First, let me say congratulations! You are about to embark on an exciting and highly rewarding profession. No other “job” can compare to the life of a cop. In the months and years ahead you have chosen to dedicate your life to protecting and serving others. Your work in “the streets” will bring you: high-excitement, physical and mental challenges, true and lasting friendships, immense joys and a few sorrows.
As the years fly by, both your professional and personal life will be tested in many “trials by fire.” Time and time again, personal temptations will be presented. Remain true to yourself and your oath to serve the public, and you will succeed and experience enormous satisfaction.
Here are a few bullet point suggestions to keep in mind based on my fifty-years of experience in criminal investigations and in dealing directly with “the public” which includes the best and the worst of humanity.
“Be honest” ~ Steve Hodel
– In all your calls and responses for public service be careful be safe. Especially in responding to domestic disputes. Those are often the most dangerous call you will ever receive.
– In dealing with the public be neutral – be fair. Treat all citizens the same.

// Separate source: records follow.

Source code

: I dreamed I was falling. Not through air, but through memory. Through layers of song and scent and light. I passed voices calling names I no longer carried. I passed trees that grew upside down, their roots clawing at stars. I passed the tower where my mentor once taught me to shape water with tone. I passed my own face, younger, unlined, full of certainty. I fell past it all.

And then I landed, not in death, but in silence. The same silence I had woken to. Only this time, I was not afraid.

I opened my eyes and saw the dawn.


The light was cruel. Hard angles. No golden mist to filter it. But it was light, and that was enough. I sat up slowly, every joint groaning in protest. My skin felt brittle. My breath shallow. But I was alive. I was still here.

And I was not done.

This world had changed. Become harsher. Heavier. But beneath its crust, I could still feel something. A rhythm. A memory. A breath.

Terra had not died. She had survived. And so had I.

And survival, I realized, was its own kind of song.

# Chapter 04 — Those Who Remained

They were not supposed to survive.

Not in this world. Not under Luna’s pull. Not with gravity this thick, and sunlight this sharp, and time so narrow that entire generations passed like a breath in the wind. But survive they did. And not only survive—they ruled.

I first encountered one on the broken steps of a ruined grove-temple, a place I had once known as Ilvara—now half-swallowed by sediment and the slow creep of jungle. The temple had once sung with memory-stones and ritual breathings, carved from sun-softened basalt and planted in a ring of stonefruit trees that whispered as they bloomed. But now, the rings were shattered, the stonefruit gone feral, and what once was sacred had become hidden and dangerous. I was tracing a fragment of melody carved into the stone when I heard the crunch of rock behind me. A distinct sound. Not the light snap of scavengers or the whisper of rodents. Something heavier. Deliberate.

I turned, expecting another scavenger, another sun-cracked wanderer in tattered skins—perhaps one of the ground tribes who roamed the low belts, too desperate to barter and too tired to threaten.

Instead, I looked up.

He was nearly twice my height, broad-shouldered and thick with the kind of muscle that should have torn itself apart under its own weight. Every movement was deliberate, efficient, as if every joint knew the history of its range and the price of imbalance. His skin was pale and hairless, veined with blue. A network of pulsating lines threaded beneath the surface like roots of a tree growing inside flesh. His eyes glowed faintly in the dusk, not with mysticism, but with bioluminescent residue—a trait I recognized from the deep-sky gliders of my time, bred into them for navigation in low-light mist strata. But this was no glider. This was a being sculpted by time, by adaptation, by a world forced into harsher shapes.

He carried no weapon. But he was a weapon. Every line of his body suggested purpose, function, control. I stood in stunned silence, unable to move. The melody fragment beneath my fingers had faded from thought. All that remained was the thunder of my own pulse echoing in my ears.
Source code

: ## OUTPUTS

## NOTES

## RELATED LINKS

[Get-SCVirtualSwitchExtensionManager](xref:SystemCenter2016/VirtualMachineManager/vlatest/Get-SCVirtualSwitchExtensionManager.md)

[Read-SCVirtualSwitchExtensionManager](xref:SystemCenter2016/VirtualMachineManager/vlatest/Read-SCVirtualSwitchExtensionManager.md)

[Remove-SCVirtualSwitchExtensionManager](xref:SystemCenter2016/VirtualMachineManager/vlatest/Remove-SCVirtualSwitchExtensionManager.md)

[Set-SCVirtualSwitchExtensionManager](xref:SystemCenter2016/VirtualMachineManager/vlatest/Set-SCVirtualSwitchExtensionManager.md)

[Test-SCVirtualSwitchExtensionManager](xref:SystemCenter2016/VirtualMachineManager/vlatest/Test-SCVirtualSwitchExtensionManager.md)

Respect the individuality of each citizen and his or her needs.
– Control your emotions under stress. If you are truly in control, others will sense it and respond accordingly. If it is genuine, you will be recognized as having a “Command Presence” which will serve you well and naturally defuse and de-escalate volatile situations.
– Do your best to avoid the traditional ”Us and Them” mentality. Police work is hard. Bonding with fellow officers is natural and beneficial, but always keep in mind the criminal element you are in contact with is relatively small compared to the overall citizenry. There are many good people on the streets and “in the mix.”
– In addition to your brother and sister officers, try your best to integrate your personal social life with men and women of other professions, so as not to lose perspective. Keep a balance.
– Be honest! Never lie on a police report and never perjure yourself in court to protect a brother officer. If you do, it will come back to bite you – guaranteed.
– Avoid peer pressure. If you see a fellow officer engage in an act you know is wrong – do not join in. Sounds simple, but oftentimes it is not. Again, be true to yourself. In LAPD’s early days of payoffs and corruption honest cops were known as “square apples” and while dirty cops avoided partnering with them, yet they still maintained an unspoken and lasting respect.
– In interrogations with suspects always be objective and in control of your personal feelings. “Good cop – Bad cop” only works in movies. Leave your “attitude” outside the interrogation room door. Use sugar instead of vinegar. A simple jester such as complying with his or her request for a cigarette or a drink of water may get you a full blown confession to a rape or murder. It has worked for me on many occasions.
– Finally, you should know that the use and display of empathy and compassion in your role as a public servant are not signs of weakness. Rather, they are signs of strength. They signal to your public that you are there to protect and to serve and that you are firm, but fair.
Good Luck. Enjoy your life of service to others, and stay safe.